None of this is easy nor should we pretend that the Palestinians don’t have agency. The PA needs institutional reform, action to tackle widespread and ingrained corruption and the modernisation of the public and security services as outlined by proposed by former prime minister Salam Fayyad; it requires donors to do what they have too long avoided and tackle the PA’s egregious support for incitement, including ‘pay for slay’ and incitement in the school curriculum; and it must involve action to address the abuses of human rights by the PA which are too often commonplace. The reforms which the PA announced last month may be a start, but they fall a long way short of the kind of structural change that will be required if the PA is to win the confidence of the Palestinian people, Israel and the wider international community.

More widely, the normalisation process holds out the prospect of Arab states, such as Saudi Arabia, playing a useful role: the PA will be required, as it has not been in the past, to explain to its supporters in the region why it is turning down Israeli proposals. This, in turn, means that reform can’t just be about technical changes (important as they are) as to how the PA is run, but cultural and political change too. In the light not just of 7 October, but of the failures of the Oslo process, the Israeli public will require – at a minimum – that the PA demonstrates it exercises – and will assert – control over a Palestinian national movement that accepts Israel’s right to exist. It must marginalise, reject and prosecute those who advocate or glorify terrorism and violence, not just those who practice it.

In short, we need to remember at all times that, in the search for two states, there are two sides and action will be required from both.

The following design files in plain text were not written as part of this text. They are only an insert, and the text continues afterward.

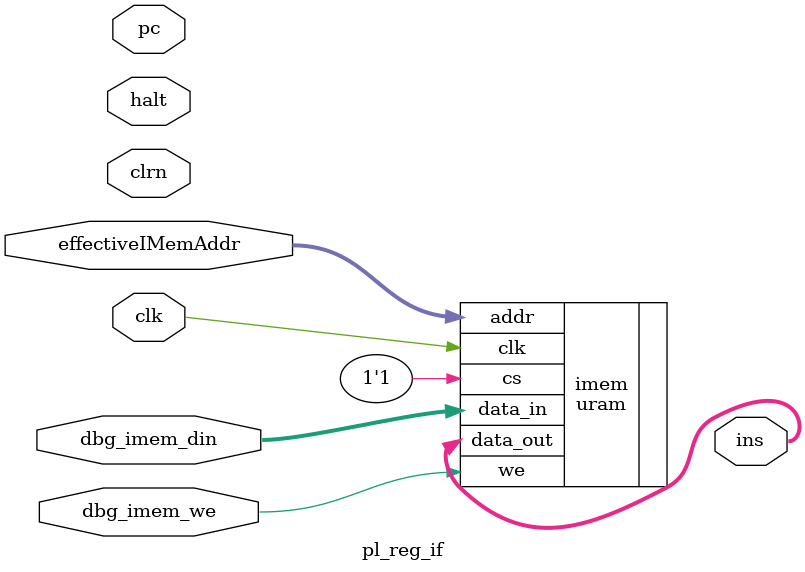
<source format=v>
/************************************************
  The Verilog HDL code example is from the book
  Computer Principles and Design in Verilog HDL
  by Yamin Li, published by A JOHN WILEY & SONS
************************************************/
module pl_reg_if (pc,ins,clk, clrn, halt,dbg_imem_we, effectiveIMemAddr, dbg_imem_din);    // IF stage
    input  [31:0] pc;                                // program counter
    output [31:0] ins;                               // inst from inst mem
    input clk;
    input clrn;
    input  halt;
    input  dbg_imem_we;
    input  [31:0] effectiveIMemAddr;
    input  [31:0] dbg_imem_din;
       //Be sure to use forward slashes '/', even on Windows
//parameter IMEM_FILE = "/home/fpgauser/mips-cpu/Software/Assembly/HazardTest/imem.mem";
//parameter IMEM_FILE = "d:/RISCV-cpu/Software/Assembly/RISCVpipeSwitchLED7Seg/imem.mem";
//parameter IMEM_FILE = "d:/RISCV-cpu-old1/Software/Assembly/RISCVLEDCount/imem.mem";
parameter IMEM_FILE = "d:/RISCV-cpu-old1/Software/Assembly/RISCVpipeLEDSwitches/imem.mem";

   
    uram #(.A_WIDTH(9), .INIT_FILE(IMEM_FILE), .READ_DELAY(0)) imem
        (.clk(clk), .we(dbg_imem_we), .cs(1'b1), .addr(effectiveIMemAddr), .data_in(dbg_imem_din), .data_out(ins));
   
endmodule

</source>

To gain traction among Israelis, it is vital that third-party policymakers frame their proposals in ways that meet, rather than dismiss, Israelis’ fears and legitimate aspiration for ‘real security’. In the short term, no Israeli leader can persuade the Israeli public to accept positions that will appear to increase their vulnerability, regardless of the extent of international pressure or incentives. The renewed push for Palestinian statehood, therefore, must be framed as part of a long game to realise a vision for the region that will ultimately maximise Israeli security.